◆ **TASK DIRECTIONS**:
Reproduce the records word for word from the line with "name author: Aiton" to the line with "collector number: 883", including both of those lines.

◆ **SUPPLIED RECORDS**:

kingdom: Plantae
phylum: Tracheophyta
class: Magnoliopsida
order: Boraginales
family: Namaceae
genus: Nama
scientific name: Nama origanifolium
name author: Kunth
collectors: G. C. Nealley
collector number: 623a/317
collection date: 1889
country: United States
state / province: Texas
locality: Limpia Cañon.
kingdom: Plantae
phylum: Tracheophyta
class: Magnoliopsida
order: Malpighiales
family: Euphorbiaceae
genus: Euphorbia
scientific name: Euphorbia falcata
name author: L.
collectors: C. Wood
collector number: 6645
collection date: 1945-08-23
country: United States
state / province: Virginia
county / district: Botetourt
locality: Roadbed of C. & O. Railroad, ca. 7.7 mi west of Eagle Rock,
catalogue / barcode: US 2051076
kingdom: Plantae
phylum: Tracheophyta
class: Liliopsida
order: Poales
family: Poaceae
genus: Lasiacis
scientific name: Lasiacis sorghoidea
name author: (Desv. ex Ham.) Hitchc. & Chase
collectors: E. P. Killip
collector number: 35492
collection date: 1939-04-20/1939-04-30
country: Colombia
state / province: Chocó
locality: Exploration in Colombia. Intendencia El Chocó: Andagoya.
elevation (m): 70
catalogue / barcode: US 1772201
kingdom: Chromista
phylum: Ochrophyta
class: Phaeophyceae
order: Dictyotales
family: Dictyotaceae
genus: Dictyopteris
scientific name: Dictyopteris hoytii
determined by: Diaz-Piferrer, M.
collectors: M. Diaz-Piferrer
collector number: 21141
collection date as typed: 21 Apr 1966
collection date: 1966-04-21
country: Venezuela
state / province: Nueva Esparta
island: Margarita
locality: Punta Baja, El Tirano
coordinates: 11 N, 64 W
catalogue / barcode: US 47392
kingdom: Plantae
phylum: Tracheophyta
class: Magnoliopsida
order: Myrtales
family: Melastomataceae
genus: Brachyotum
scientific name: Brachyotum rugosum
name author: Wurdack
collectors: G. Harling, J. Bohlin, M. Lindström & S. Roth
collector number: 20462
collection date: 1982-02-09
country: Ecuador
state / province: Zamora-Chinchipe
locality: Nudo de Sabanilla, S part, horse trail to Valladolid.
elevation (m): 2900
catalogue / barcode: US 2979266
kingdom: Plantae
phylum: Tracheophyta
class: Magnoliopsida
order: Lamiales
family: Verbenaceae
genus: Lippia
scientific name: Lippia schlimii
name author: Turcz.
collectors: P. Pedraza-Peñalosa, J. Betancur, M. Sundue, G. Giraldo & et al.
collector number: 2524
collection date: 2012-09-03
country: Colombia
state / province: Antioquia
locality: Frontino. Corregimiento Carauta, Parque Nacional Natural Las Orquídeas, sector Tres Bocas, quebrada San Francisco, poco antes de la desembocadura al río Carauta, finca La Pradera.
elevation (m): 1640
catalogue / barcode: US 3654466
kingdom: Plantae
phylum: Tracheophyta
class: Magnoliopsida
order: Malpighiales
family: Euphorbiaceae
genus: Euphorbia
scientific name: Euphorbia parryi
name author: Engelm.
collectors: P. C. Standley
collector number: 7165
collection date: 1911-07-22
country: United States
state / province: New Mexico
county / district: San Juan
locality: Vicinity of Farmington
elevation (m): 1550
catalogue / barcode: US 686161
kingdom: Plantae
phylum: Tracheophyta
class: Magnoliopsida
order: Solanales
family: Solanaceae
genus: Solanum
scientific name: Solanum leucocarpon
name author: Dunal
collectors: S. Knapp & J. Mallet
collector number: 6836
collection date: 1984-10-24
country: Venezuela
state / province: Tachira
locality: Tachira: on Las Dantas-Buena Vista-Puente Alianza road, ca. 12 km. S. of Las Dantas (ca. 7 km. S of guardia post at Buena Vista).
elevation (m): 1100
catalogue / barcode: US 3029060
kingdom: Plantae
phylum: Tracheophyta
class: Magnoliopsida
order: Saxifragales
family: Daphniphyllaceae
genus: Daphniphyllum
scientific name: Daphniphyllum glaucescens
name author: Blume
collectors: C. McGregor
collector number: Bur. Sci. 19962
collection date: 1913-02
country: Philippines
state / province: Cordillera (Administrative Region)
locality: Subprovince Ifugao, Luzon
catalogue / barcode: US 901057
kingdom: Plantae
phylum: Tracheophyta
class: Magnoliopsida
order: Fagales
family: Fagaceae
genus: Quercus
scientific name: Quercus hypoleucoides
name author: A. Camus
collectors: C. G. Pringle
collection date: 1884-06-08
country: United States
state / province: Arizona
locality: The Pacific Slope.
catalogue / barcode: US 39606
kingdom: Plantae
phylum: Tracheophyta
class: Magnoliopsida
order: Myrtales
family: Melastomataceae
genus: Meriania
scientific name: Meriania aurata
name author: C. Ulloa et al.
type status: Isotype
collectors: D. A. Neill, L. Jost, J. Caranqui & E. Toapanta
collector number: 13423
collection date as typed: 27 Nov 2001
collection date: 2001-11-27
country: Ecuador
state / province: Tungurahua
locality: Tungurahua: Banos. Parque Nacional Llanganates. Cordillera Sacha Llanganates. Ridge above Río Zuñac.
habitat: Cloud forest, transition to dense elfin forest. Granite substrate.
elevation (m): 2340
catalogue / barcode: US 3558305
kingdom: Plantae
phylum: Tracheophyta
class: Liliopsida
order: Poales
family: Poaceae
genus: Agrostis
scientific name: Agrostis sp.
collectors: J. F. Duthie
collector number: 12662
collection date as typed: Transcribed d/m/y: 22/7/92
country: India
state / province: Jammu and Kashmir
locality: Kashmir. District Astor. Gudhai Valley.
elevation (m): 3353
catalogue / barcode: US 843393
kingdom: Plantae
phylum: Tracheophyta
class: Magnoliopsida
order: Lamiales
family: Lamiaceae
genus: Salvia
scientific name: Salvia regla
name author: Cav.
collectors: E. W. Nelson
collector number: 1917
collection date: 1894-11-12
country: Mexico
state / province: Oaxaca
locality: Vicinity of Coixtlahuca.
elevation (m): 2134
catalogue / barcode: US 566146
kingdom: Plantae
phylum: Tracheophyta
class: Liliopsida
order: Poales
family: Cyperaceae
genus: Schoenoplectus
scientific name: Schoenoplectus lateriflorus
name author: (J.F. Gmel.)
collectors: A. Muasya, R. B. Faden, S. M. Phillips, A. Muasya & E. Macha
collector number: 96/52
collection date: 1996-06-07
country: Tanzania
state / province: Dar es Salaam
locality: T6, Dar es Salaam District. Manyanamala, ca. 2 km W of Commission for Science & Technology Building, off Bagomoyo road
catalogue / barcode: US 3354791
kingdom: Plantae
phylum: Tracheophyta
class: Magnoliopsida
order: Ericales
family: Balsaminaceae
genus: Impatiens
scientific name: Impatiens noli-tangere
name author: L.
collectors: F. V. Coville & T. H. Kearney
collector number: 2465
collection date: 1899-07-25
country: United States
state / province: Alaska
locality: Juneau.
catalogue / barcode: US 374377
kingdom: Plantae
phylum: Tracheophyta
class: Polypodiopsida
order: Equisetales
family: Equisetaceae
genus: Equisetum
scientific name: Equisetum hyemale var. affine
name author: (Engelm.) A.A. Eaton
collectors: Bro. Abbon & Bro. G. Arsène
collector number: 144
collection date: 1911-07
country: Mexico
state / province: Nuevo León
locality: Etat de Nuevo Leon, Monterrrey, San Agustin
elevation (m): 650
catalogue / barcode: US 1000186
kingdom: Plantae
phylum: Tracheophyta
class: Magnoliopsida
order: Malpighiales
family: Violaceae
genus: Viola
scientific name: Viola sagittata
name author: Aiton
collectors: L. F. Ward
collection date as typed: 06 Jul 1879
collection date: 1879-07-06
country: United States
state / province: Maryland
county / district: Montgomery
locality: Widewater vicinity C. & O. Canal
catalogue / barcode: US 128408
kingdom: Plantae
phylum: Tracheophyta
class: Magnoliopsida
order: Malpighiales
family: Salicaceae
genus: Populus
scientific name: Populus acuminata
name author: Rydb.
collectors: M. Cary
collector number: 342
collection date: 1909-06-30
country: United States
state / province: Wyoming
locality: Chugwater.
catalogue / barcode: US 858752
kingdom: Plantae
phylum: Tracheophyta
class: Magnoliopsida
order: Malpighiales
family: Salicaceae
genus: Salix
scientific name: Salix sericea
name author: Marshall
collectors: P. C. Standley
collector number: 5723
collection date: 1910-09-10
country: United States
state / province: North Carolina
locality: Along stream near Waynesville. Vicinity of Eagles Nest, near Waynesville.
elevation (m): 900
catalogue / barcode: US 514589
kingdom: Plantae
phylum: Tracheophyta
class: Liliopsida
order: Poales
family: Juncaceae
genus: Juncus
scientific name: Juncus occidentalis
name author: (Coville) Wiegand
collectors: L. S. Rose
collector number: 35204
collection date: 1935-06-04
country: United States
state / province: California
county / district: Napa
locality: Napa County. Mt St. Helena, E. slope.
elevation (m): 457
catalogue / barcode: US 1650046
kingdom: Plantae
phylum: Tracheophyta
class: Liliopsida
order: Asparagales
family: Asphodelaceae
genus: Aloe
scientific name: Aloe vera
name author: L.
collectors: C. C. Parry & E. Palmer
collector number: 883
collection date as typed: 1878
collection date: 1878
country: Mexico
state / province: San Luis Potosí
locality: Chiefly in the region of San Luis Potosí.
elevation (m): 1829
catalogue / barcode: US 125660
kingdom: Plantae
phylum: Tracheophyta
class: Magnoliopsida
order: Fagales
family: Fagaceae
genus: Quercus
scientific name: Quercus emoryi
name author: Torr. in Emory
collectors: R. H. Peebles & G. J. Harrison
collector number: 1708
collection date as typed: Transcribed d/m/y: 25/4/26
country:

◆ **OUTPUT FOR THIS TASK**:
name author: Aiton
collectors: L. F. Ward
collection date as typed: 06 Jul 1879
collection date: 1879-07-06
country: United States
state / province: Maryland
county / district: Montgomery
locality: Widewater vicinity C. & O. Canal
catalogue / barcode: US 128408
kingdom: Plantae
phylum: Tracheophyta
class: Magnoliopsida
order: Malpighiales
family: Salicaceae
genus: Populus
scientific name: Populus acuminata
name author: Rydb.
collectors: M. Cary
collector number: 342
collection date: 1909-06-30
country: United States
state / province: Wyoming
locality: Chugwater.
catalogue / barcode: US 858752
kingdom: Plantae
phylum: Tracheophyta
class: Magnoliopsida
order: Malpighiales
family: Salicaceae
genus: Salix
scientific name: Salix sericea
name author: Marshall
collectors: P. C. Standley
collector number: 5723
collection date: 1910-09-10
country: United States
state / province: North Carolina
locality: Along stream near Waynesville. Vicinity of Eagles Nest, near Waynesville.
elevation (m): 900
catalogue / barcode: US 514589
kingdom: Plantae
phylum: Tracheophyta
class: Liliopsida
order: Poales
family: Juncaceae
genus: Juncus
scientific name: Juncus occidentalis
name author: (Coville) Wiegand
collectors: L. S. Rose
collector number: 35204
collection date: 1935-06-04
country: United States
state / province: California
county / district: Napa
locality: Napa County. Mt St. Helena, E. slope.
elevation (m): 457
catalogue / barcode: US 1650046
kingdom: Plantae
phylum: Tracheophyta
class: Liliopsida
order: Asparagales
family: Asphodelaceae
genus: Aloe
scientific name: Aloe vera
name author: L.
collectors: C. C. Parry & E. Palmer
collector number: 883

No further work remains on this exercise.